The art department is hosting a faculty exhibition until Oct. 8 in the Wise Auditorium. Participants in the show include art instructors Derrick White, Barbara Holland and Dave Funk.
“The event will be a way to show students the work of professional artist and the work of people who make art for a living,” White said.
Depending on the scale, participants can enter two to three small pieces or one large piece.
“I am entering one painting and one paper sculpture,” Holland said. “I work on art all the time, but I wanted to enter in the latest things I’ve worked on.”
Holland said she always knew she was going to be an artist. She said she used to spend all of her time drawing and painting as a child.
“You have to start young and show your work as young as you possibly can,” she said. “Art is very time consuming and you have to do it all the time. All my life I have been working on pieces and there are pieces I am still working on.”
Holland said she became interested with paper sculptures because of a class she took when she was in England.
“In 1960, a man came into my class one day and he was doing paper sculptures for a display,” she said. “I have been making them ever since.”
Holland said she enters her art into exhibits and competitions online.
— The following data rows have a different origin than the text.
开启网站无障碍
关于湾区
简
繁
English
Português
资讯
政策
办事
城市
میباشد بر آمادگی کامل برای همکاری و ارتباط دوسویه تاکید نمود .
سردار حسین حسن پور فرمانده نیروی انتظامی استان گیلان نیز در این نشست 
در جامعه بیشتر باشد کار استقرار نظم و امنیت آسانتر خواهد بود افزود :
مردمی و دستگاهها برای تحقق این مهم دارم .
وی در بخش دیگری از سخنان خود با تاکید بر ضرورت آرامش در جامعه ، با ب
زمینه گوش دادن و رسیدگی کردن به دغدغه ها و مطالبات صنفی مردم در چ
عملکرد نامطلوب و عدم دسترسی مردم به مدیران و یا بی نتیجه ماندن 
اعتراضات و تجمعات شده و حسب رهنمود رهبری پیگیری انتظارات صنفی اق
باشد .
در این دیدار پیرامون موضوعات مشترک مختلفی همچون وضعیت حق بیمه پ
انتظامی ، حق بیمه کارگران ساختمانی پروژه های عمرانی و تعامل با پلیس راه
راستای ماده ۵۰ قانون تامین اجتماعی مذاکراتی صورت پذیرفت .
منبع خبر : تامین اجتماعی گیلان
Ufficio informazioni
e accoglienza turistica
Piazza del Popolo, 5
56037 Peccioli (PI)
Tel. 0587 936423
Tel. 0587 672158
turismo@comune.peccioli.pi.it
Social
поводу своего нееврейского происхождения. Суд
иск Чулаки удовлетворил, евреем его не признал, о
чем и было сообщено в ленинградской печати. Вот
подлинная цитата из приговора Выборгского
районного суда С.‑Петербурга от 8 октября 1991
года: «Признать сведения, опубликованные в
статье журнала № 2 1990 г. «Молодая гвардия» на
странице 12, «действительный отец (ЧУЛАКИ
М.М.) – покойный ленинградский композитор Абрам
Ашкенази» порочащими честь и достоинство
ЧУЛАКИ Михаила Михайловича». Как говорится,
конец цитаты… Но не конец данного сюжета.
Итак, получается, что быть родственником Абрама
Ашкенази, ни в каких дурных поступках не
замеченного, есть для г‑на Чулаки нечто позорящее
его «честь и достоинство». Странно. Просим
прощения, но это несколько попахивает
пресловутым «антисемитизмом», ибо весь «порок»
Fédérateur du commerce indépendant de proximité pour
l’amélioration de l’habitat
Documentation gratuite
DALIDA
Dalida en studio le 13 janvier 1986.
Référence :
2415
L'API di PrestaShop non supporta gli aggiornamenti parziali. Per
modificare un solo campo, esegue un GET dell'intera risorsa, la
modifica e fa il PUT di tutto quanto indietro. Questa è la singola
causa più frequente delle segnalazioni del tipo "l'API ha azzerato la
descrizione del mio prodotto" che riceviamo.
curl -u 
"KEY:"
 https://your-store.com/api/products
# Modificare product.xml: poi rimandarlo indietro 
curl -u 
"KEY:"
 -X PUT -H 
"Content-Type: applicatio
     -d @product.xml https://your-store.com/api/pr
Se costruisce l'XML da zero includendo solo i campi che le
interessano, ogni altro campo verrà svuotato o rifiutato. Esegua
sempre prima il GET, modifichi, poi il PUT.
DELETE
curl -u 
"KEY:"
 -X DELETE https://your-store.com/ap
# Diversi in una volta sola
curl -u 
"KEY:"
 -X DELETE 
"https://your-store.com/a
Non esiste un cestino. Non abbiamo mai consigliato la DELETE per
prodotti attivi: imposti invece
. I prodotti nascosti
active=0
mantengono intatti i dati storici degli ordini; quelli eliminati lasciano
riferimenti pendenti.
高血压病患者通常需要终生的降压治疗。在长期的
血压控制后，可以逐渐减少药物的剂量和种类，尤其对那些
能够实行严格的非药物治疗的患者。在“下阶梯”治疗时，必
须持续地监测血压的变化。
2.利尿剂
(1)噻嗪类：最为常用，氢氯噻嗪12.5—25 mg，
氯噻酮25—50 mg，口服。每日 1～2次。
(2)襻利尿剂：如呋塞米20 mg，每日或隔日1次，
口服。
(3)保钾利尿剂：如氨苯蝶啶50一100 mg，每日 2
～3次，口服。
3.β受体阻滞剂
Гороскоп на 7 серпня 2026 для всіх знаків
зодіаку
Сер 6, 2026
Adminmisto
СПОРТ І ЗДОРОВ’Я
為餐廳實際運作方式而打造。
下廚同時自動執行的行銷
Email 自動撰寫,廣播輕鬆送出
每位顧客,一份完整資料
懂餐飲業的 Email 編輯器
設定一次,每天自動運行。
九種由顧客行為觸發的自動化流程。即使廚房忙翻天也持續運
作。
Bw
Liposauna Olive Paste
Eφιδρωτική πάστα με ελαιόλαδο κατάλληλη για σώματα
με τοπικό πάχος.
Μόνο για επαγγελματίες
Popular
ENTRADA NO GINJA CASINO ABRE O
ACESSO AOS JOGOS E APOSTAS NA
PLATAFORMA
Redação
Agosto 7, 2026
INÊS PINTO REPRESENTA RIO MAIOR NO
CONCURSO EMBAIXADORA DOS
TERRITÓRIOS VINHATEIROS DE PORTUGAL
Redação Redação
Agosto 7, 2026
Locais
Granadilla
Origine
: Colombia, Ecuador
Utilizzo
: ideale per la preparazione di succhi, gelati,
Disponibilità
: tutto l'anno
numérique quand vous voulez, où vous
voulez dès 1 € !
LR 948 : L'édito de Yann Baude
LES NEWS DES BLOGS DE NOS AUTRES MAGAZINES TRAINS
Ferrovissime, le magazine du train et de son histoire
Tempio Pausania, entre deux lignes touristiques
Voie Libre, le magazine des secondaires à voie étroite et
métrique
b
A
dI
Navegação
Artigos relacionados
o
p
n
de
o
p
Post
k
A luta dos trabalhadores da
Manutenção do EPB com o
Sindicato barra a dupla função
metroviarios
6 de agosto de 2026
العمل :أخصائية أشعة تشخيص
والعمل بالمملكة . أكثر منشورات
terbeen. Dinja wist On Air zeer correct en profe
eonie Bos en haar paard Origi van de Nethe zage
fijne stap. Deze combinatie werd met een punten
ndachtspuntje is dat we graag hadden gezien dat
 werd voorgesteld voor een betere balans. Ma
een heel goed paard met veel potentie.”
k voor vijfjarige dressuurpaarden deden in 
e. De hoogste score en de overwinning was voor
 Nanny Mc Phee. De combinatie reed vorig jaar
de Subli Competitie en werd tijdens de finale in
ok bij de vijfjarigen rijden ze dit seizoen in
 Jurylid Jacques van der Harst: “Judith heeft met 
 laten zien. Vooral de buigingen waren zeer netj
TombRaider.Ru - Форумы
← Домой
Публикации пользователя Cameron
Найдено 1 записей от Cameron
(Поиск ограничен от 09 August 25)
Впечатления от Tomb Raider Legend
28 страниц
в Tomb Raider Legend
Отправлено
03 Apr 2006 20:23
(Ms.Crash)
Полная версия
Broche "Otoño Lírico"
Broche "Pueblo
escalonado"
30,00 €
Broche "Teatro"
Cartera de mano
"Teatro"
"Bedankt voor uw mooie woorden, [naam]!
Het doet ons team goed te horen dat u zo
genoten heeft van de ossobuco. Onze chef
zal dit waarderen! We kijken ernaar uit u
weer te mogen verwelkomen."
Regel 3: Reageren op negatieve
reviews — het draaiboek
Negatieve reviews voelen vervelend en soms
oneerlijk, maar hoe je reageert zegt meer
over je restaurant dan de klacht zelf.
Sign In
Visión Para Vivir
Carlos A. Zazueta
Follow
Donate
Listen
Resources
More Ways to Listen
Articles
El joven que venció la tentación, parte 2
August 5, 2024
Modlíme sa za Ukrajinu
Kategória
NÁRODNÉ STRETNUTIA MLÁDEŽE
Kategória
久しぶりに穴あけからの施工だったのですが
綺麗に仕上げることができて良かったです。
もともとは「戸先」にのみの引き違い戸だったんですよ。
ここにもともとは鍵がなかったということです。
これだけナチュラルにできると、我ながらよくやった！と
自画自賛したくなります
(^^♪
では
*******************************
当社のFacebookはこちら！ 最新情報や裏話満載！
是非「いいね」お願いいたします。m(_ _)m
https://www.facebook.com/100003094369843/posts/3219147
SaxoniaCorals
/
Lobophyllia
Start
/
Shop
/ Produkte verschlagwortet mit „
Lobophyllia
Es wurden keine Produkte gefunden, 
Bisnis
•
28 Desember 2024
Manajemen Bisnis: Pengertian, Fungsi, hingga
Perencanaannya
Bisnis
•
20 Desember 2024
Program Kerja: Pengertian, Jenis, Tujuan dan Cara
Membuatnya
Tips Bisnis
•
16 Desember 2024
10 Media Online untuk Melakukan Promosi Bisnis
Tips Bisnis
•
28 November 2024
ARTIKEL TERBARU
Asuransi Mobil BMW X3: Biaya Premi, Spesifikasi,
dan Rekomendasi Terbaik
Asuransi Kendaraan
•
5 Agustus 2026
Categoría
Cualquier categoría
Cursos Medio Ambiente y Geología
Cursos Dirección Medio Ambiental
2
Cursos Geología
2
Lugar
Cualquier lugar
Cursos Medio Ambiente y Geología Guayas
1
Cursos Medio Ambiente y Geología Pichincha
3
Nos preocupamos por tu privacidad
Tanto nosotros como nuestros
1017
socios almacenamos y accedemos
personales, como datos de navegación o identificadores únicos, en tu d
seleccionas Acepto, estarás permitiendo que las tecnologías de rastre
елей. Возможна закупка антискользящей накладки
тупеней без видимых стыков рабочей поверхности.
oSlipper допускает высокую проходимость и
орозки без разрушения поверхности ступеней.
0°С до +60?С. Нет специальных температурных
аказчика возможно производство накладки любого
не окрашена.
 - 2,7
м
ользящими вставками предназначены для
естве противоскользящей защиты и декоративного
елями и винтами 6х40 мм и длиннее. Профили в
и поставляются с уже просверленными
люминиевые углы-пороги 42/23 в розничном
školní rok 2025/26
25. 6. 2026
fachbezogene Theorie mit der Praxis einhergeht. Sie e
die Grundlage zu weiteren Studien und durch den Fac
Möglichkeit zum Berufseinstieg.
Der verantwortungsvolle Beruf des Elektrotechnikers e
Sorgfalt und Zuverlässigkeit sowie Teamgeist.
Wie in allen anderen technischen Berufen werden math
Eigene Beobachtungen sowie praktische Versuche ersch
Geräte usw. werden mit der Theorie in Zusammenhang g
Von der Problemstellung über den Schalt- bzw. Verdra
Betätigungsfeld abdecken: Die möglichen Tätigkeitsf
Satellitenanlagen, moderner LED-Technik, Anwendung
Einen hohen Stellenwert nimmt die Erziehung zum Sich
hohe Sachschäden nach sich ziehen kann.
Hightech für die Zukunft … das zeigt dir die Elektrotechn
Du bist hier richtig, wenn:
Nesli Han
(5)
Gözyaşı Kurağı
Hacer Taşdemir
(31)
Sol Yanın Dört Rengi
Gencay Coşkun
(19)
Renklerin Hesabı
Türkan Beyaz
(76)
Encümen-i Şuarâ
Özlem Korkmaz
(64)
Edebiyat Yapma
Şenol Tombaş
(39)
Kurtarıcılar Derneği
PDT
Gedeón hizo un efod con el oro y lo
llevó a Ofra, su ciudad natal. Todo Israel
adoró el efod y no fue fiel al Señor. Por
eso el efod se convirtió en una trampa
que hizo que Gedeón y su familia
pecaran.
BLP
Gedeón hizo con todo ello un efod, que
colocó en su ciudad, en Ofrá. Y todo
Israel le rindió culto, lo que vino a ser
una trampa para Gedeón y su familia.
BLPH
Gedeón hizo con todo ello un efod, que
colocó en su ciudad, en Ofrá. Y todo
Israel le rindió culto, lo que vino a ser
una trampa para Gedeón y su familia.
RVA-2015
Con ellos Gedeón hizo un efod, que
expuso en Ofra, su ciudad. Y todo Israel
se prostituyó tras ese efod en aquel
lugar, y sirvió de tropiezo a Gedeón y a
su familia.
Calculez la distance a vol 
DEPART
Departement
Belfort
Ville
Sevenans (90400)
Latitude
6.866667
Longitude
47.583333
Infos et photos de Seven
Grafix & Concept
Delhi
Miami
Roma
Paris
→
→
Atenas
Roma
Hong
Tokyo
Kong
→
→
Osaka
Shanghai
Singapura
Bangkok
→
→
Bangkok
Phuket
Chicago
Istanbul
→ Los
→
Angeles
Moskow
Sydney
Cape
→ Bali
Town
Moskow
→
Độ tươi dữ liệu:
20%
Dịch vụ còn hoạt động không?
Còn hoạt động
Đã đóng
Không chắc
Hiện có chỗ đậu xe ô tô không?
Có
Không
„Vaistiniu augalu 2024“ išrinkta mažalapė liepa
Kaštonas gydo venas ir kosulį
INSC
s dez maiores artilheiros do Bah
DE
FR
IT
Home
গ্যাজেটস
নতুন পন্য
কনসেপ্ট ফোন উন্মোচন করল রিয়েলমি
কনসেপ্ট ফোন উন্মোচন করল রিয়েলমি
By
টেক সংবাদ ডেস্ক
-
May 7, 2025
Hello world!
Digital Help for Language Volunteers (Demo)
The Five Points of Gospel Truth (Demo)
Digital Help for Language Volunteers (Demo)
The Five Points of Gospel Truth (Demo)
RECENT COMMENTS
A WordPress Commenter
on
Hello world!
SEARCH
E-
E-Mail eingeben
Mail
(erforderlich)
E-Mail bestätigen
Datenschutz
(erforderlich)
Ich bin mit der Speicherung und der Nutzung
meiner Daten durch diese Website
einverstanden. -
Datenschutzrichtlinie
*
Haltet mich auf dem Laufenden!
She said that she suggests students do the same.
“Sometimes you get in, sometimes you don’t,” she said. “You have to get used to rejection, and you have to learn to take disappointment. Everybody doesn’t like everything you do.”
White said he hopes that students will see the work made by the staff and apply it to their own style and artwork.
“I tell the students that if you have one painting, you cannot enter it into five shows,” he said. “If you have five pieces of art, you can enter it into at least one show.”
Funk, who is entering eight sculptures, said his inspiration in ceramics is utility.
“Usable things make sense for me,” he said. “I had no head for sculptures, and I had no head for paintings. There is a lot of art I like to look at, but I can’t wrap my head around how to make them.”
Funk said he also majored in Graphic Design.
“I always loved comic books and graphics, but I wasn’t very good or clean,” he said. “There were no computers so we had to use pens and right angles and had to do a lot more drawing.”
Funk said his parent’s job of working with Vietnam Veterans is what made him want to pursue art and ceramics.
“When I was a little kid my parents would take me to work with them,” he said. “They would give me pads of paper with pens and pencils and I would sit and draw all day. It was the only thing that made sense to me. I’m attached to it, and ceramics is one of the only things that if I don’t do I’ll miss.”
Funk said his student’s work is what began his teaching career.
“I had never taught a class until I got to grad school,” he said. “In the TA program, I was responsible for a class for a whole semester when I just wanted to be in a studio and left alone, but the work the students did was very satisfying. I also taught Art Appreciation through a prison instruction program.”
Funk said teaching ceramics helps students understand the work that is put into a project.
“People who don’t have experience would ask why they should pay for something that is bent and not made perfectly when they could get it for $5 at Wal-Mart,” he said. “Once they go through the class and struggle, they realize the value of handmade work.”
Funk said he wants to give the students enough tools to succeed and develop their own voice.
“I want to give them skills so they can create what they want when the ideas start to come,” he said. “Parents always want to ask ‘is my kid going to make a living’ from doing art. I tell them that it’s up to their kid. Everywhere in the world there’s someone who needs something either drawn, created or built. You just have to work.”